→ Task prompt: Quote the material below word for word, starting at the line that contains "class: Magnoliopsida" and ending after the line that contains "locality: Vire.".

→ Data:
## Begin
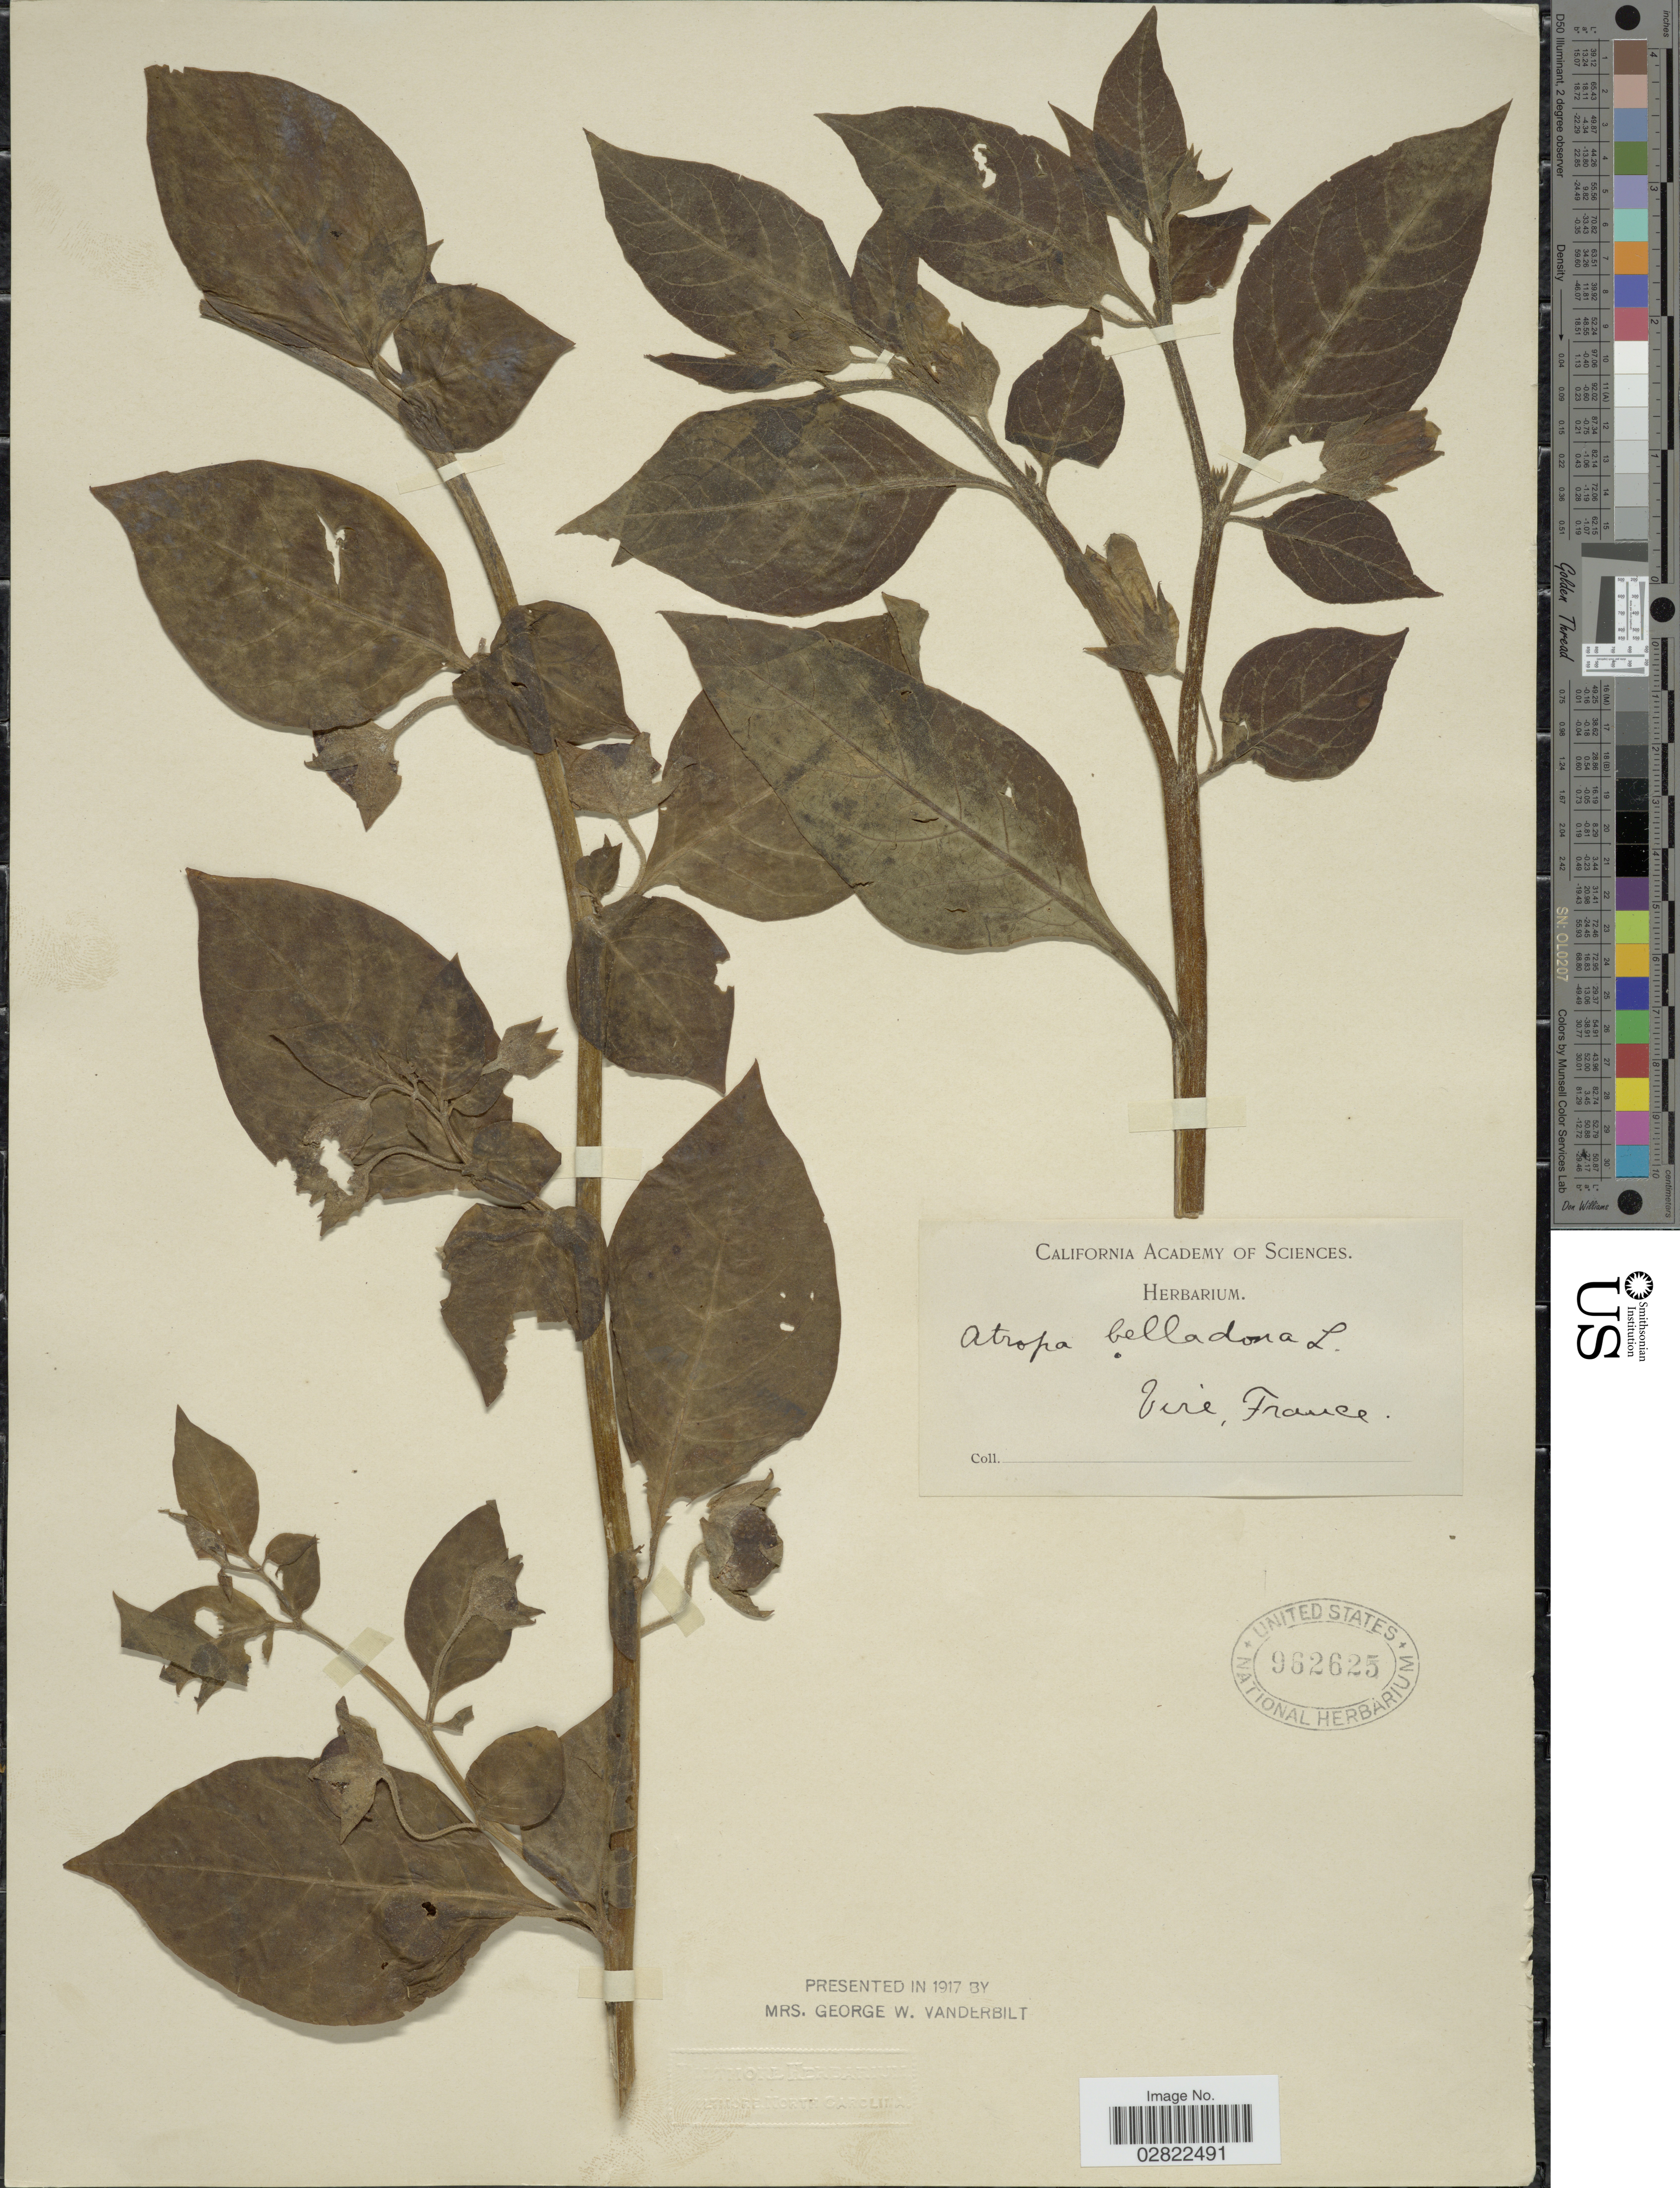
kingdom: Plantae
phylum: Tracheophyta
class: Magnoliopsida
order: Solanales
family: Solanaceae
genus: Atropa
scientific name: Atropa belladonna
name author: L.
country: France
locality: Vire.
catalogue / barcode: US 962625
## End
## Begin
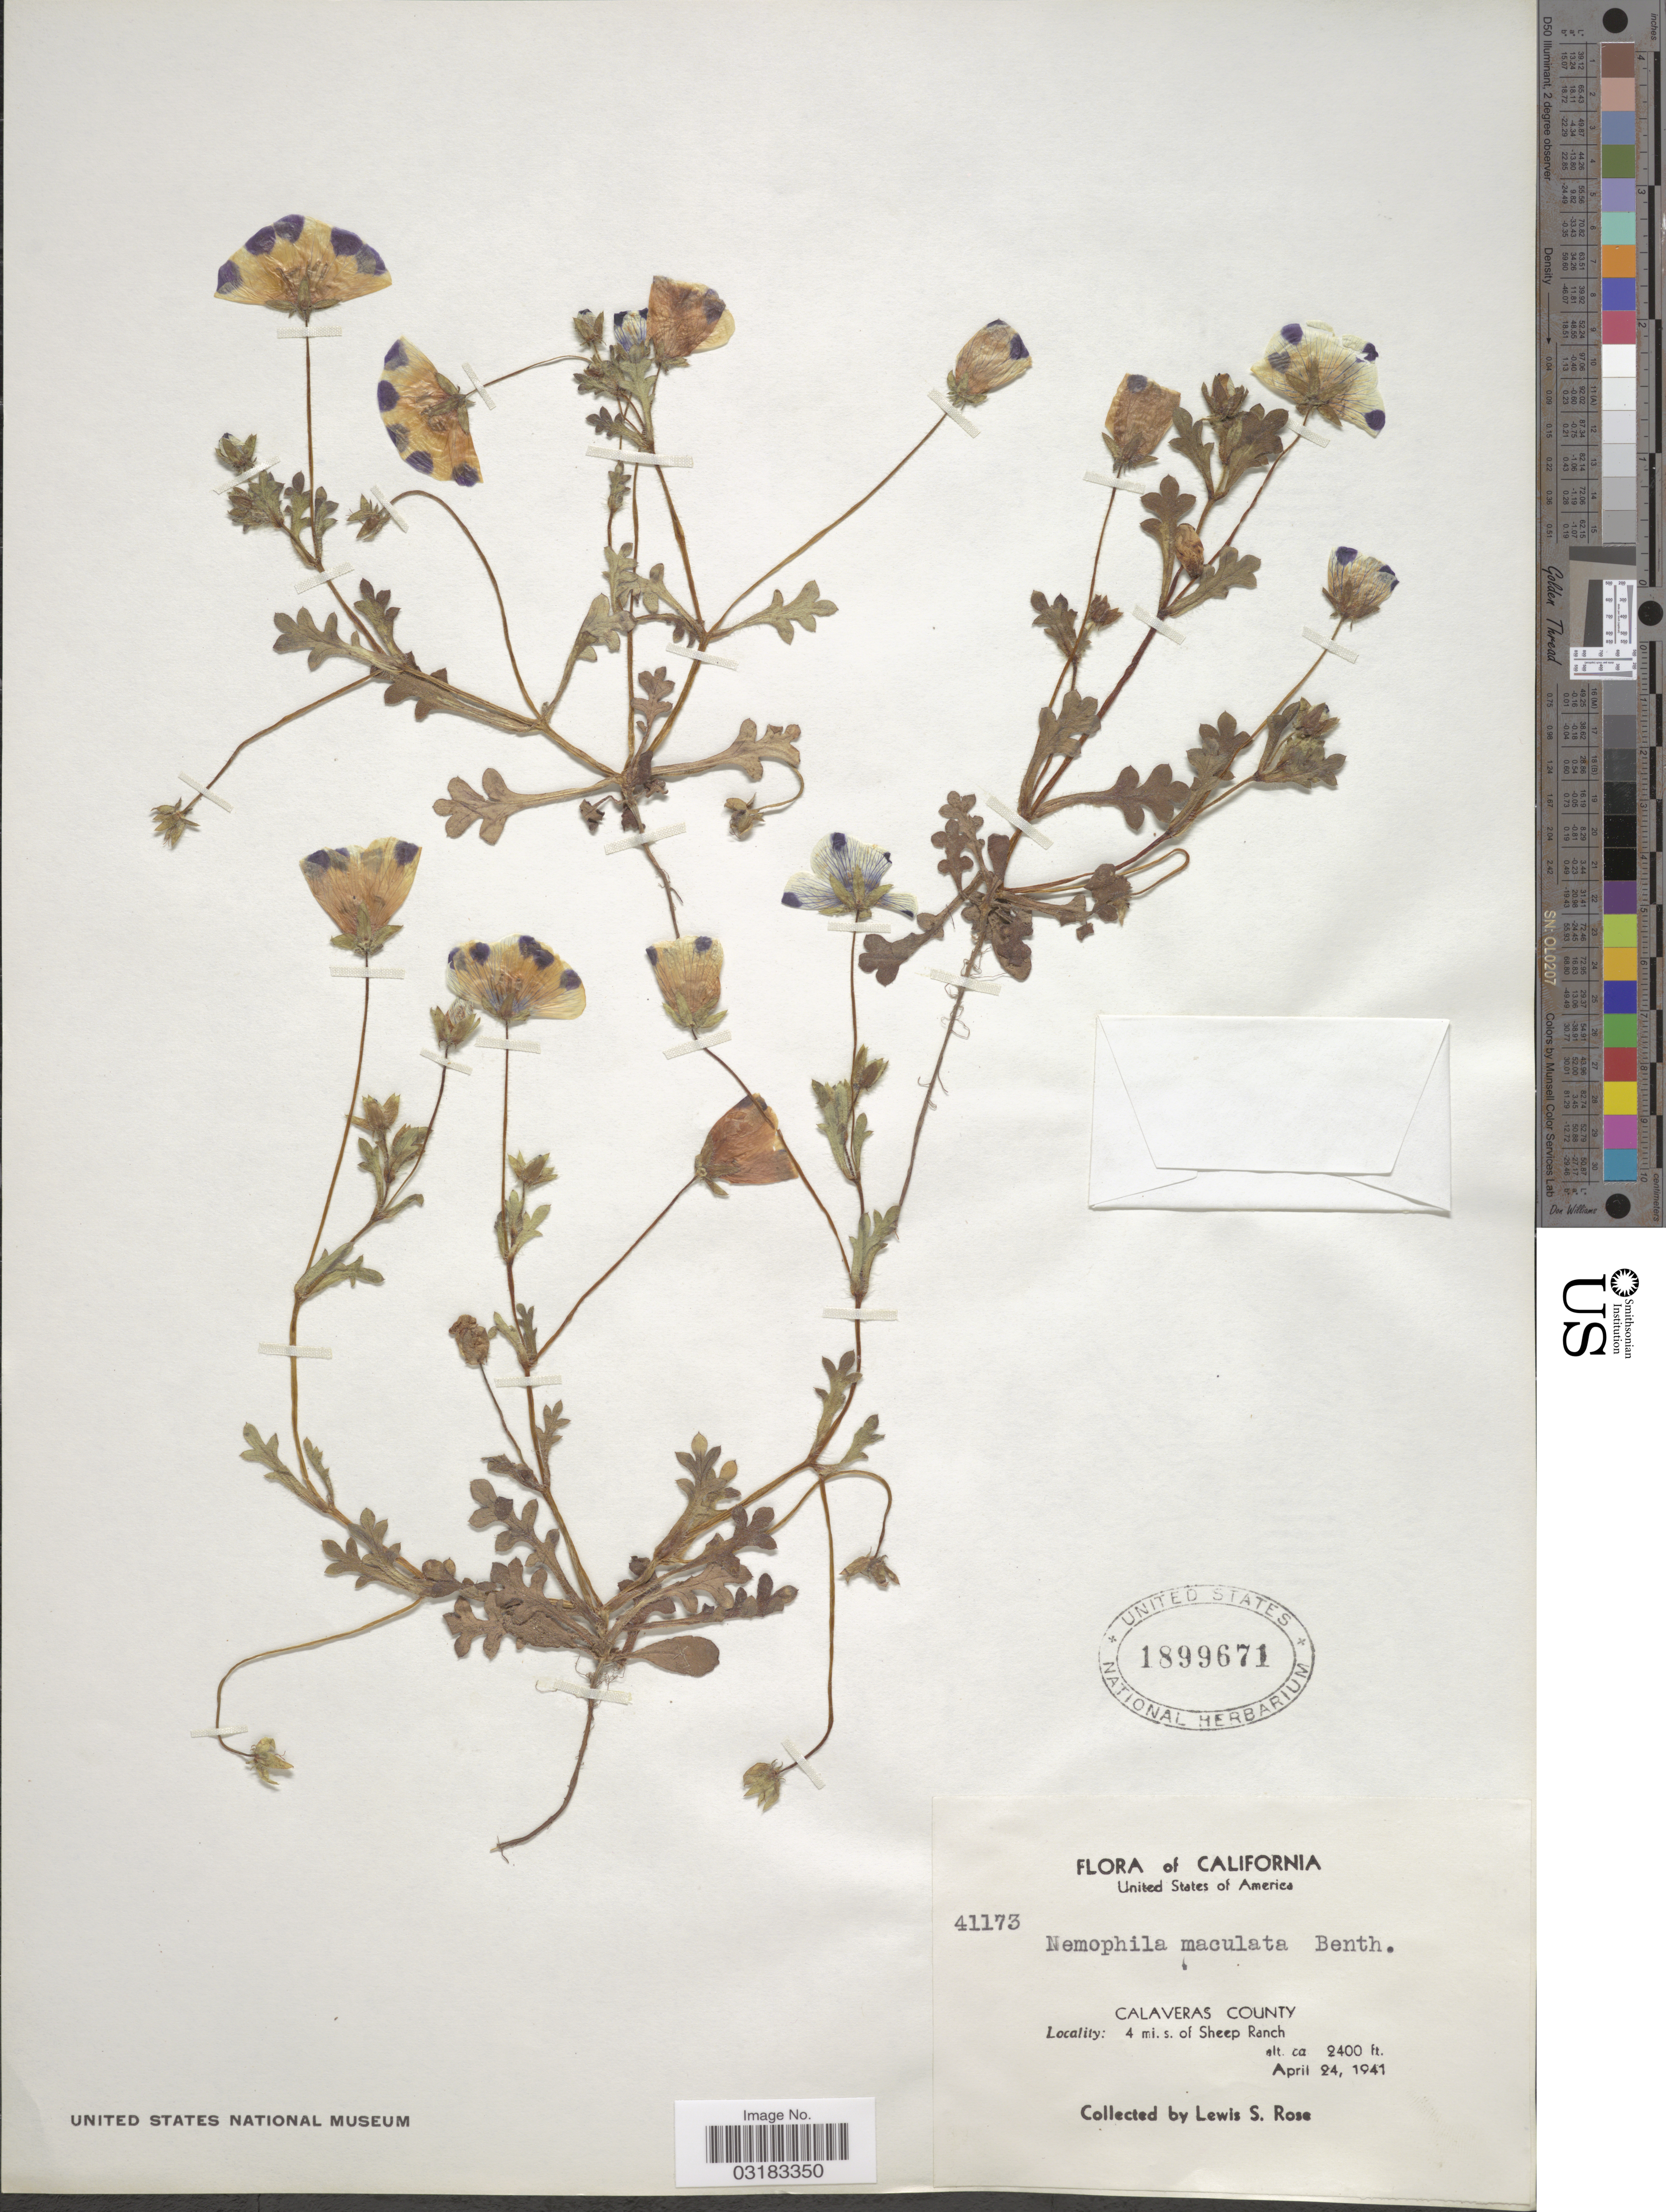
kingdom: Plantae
## End
→ Solution:
class: Magnoliopsida
order: Solanales
family: Solanaceae
genus: Atropa
scientific name: Atropa belladonna
name author: L.
country: France
locality: Vire.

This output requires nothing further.